Reading text:

* * *

It was Monday afternoon when I got the call. Our mother was in hospital and I needed to be there. The next morning my plane landed in Toronto and while I was being driven to Oshawa General Hospital I was being updated on the events leading to this latest hospitalization. I was numb.
The next thing I remember was walking off the hospital’s elevator at the 6th floor, palliative care. My sister met me outside our mother’s room and sternly whispered: “Don’t say how good she looks”. With this in mind I went into her room and we exchanged our traditional hello kiss and hug.
A close family friend, Dorothy, was visiting and seeing I was the third of four children to arrive she cut her visit short and left.
Understand the Illness
July 2003 our mother was diagnosed with cancer and given 18 months to live. June 2006 she passed on, having outlived the doctors’ prognosis by an additional 18 months. During these 36 months I learned as much as I could about cancer, the signs of its progression and the signs of the last moments of a terminally ill patient’s life.
Whether you are visiting by telephone or in person I learned to start each conversation with “so what’s new mum?” It is then imperative you listen to whatever your loved one says and you make a conversation around it. Let them change the subject when they’re “damn good and ready”.
The only time she confided in me she was scared to die I told her what I knew. I said: “You are in the hands of the Good Lord now. And there is no better place to be. Let Him take care of you. I’m still here whenever you need me.”
It doesn’t matter if you believe in prayer or not, it has been scientifically documented that prayer by others for a terminally ill patient does help. I firmly believe prayer was the reason our mother far outlasted her prognosis and passed less than 24 hours after I arrived in the country. Of course it’s your choice to believe in prayer or not.
If at any time you feel your loved one is not getting the care they deserve; say something! The first time she went through chemotherapy it burned her body from the inside out. Later she would joke that she was famous because she was now in a Medical Journal. I smiled at her when she said this and kept my mouth shut. When we met with her oncologist I stood behind her and stared him down. She never went through that experience again.
Help In Your Own Way
It amazed me how people fell into different roles. I know the Good Lord has given every person different talents and blessings. Our mother relied heavily on those around her for help and support. There was no way I could help change our mother’s ileostomy dressings. My sister, being a nurse, did this for three years. Our mother’s dear friend Helen is a very spiritual woman in whom she found great solace in their conversations. It got to the point our mother would comment about something and it’d show up in her room the next day – anonymously. It is crucial helping is not turned into a competition!
If you are one of the people closest to a terminally ill person, it is vital to be there at the end. I know it was a true blessing that I should be at our mother’s side at the end of her life here as we know it.
And how appropriate that the woman who taught me how to walk, run, and so many other of life’s lessons be the one to teach me one last one – how to die with dignity and grace.
Her last conscious moments were spent in great anxiety. With my two sisters at my side our mother told me to hold her and I held her hard, letting her back rest against my arms. She was crying and I was crying. We all cried. Her arms and legs were moving a lot as the anxiety became greater and greater. As we were face to face the last thing she said to me through our tears was that she loved me and I told her I loved her too and couldn’t have asked for a better mother.

* * *

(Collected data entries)
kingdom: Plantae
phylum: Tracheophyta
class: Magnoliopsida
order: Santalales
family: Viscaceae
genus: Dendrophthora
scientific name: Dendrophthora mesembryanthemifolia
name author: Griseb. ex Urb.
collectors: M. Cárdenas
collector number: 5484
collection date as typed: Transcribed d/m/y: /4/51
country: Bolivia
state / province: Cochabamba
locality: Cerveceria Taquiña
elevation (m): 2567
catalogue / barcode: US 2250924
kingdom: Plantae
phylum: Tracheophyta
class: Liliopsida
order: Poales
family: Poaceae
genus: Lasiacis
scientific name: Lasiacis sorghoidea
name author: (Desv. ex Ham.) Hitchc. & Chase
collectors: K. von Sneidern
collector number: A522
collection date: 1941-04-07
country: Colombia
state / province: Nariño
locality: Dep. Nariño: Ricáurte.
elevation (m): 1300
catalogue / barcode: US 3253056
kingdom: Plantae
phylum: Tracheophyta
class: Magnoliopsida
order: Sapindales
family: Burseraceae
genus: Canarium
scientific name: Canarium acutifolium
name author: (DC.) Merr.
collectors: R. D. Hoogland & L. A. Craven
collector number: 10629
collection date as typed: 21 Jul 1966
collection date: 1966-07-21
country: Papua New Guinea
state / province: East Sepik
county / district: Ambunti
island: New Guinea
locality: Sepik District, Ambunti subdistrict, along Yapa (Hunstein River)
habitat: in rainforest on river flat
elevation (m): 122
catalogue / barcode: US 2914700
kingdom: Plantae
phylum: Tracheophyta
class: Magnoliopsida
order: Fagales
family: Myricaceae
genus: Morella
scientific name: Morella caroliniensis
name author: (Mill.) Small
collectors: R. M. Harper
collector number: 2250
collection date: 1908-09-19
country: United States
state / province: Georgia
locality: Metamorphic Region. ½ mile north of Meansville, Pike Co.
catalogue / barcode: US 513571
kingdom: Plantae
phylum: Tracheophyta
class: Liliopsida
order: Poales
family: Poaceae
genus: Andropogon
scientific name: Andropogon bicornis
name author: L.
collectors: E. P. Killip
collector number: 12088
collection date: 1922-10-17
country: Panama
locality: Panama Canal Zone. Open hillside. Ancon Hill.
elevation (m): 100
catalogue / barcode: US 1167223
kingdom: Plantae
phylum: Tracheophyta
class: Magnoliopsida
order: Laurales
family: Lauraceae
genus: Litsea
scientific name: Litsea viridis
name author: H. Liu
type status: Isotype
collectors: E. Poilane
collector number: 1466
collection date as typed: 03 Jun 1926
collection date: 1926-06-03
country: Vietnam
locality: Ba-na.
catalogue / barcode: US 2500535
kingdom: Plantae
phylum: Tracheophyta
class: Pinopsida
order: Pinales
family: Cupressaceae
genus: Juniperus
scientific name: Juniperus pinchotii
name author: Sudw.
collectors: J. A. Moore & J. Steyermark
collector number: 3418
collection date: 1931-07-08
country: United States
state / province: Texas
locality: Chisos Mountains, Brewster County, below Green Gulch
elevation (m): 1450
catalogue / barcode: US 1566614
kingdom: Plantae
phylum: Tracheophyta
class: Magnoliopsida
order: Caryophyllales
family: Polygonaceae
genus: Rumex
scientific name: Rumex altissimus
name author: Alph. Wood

* * *

Problem set:
**a)** From the caregiving essay, output the passage word for word, beginning at the words "The only time" and stopping after "prayer or not.".
**b)** Answer these questions from the caregiving essay:
(i) On which floor of the hospital was the mother's room, and what kind of care was on that floor?
(ii) How many months to live was the mother given when she was diagnosed with cancer in July 2003?
(iii) Who changed the mother's ileostomy dressings, and for how long?

Written responses:
**a)**
The only time she confided in me she was scared to die I told her what I knew. I said: “You are in the hands of the Good Lord now. And there is no better place to be. Let Him take care of you. I’m still here whenever you need me.”
It doesn’t matter if you believe in prayer or not, it has been scientifically documented that prayer by others for a terminally ill patient does help. I firmly believe prayer was the reason our mother far outlasted her prognosis and passed less than 24 hours after I arrived in the country. Of course it’s your choice to believe in prayer or not.

**b)**
(i) The 6th floor, palliative care.
(ii) 18 months.
(iii) The narrator's sister, a nurse, did it for three years.